After a live call in Loosetooth Studio, something emerged that I wanted to share. A shape that helps me explain what visual thinking actually is, who it's for, and why graphic facilitation is only one small part of the picture.

I call it the Visual Thinking Hourglass.

The shape

Picture an hourglass: wide at the top, narrow in the middle, wide again at the bottom.

The top is your past. For a lot of people in my world, that looks like being hands-on, physical, spatial. Loving labs over lectures. Thriving with a diorama assignment. Working with your whole body. Drawing. Building. Moving.

In other words: being wired for visual thinking long before you had a name for it.

Then comes the narrow part — the waist of the hourglass. For many people discovering my work, that narrow point is graphic facilitation or graphic recording. An aha moment. Watching someone draw at the front of a room and thinking: *oh. That connects to something in me.*

Maybe it was my first book. Maybe it was seeing a visual practitioner at a conference. However it happened, there was this bridge point — narrow, specific — where visual thinking had a name and a job title attached to it.

The problem is that a lot of people stop there.

They see the waist of the hourglass and think: *I don't want to do that for a living, so this isn't for me.*

That's the narrow thinking I want to bust open.

 

The bottom of the hourglass

Because once you move through that narrow point, the whole thing opens back up again.

On the other side is the gorgeous, wide bottom: all the personal and professional ways you can use visual thinking in your life. Tackling complexity. Finding clarity. Supporting group process. Working through decisions. Managing projects. Writing. Speaking. Teaching. Just thinking better.

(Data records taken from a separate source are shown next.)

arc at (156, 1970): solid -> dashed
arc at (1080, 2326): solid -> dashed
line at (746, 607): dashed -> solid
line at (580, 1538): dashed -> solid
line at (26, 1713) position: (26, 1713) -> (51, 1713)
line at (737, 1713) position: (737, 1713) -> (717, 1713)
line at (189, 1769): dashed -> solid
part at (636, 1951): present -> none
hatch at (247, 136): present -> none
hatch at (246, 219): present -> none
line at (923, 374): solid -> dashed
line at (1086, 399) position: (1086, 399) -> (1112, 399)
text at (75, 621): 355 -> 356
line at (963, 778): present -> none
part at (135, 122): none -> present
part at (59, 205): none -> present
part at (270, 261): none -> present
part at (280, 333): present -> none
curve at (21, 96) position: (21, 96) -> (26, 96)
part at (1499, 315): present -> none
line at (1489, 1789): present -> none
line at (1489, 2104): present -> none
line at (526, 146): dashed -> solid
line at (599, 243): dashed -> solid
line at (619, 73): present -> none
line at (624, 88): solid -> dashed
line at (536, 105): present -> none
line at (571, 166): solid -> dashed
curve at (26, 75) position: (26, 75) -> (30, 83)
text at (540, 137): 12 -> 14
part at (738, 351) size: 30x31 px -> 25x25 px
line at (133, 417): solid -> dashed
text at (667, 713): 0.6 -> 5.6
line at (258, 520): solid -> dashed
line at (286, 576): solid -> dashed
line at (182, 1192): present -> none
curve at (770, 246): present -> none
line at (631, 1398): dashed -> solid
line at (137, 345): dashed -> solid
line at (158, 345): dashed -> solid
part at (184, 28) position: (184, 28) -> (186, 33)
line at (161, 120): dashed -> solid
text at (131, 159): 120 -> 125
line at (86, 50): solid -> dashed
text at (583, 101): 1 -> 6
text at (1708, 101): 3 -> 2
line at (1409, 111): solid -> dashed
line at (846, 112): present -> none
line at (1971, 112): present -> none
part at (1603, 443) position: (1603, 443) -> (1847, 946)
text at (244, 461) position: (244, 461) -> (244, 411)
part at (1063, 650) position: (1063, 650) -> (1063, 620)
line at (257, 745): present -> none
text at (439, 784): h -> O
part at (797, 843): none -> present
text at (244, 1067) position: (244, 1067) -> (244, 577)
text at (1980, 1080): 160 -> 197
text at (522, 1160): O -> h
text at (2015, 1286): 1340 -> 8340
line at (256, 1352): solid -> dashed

So many of the people I teach aren't graphic facilitators and never will be. They're writers, evaluators, educators, consultants, leaders, learners. They came through the narrow waist — some discovery point around visual practice — and now they're using these tools in their own way, in their own work, in their own life.

That is the whole point.

 

Why the hourglass matters to me

I've had the job title of graphic facilitator since 1996. I don't mind continuing to do that work. But what I'm really teaching is how to get back to all the things you've always been — and forward into all the ways you can use those tools now.

The Idea Shapers was written for that. The Agerbeck Method was built for that. Not to create more graphic facilitators. To help you reconnect to how you've always worked and apply it everywhere.

You don't need to be Brandy when you grow up. Brandy is busy being Brandy.

But if you're somewhere in this hourglass — past or present or just starting to move through that narrow middle — there is a whole lot of gorgeous space on both sides waiting for you.